(Records drawn from a dataset)
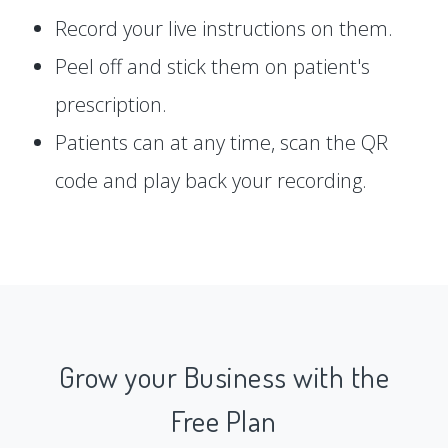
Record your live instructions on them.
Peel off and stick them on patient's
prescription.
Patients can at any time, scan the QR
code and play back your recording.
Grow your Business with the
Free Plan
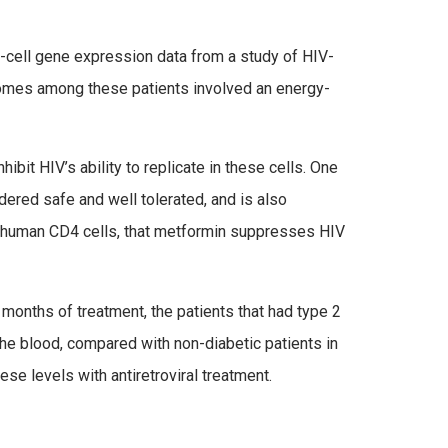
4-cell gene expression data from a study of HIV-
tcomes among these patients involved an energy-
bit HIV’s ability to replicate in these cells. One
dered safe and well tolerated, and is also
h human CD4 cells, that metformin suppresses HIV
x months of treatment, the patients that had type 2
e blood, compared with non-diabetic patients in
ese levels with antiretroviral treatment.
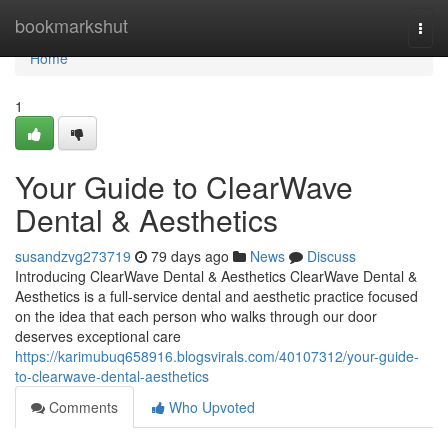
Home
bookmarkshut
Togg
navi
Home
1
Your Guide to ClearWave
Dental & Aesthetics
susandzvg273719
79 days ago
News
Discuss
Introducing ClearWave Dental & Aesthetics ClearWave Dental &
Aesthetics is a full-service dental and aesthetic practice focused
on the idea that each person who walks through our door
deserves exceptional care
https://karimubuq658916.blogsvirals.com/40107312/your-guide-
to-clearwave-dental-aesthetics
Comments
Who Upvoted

---

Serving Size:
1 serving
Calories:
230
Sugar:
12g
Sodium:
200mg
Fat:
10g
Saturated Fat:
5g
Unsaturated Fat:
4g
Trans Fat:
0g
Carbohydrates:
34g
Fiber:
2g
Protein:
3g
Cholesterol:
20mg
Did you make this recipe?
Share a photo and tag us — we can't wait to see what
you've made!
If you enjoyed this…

Required action — Once you find the line with "to-clearwave-dental-aesthetics" in the entries above, output it and each line after it up to and including the line with "Who Upvoted", and nothing else.

Output of the task —
to-clearwave-dental-aesthetics
Comments
Who Upvoted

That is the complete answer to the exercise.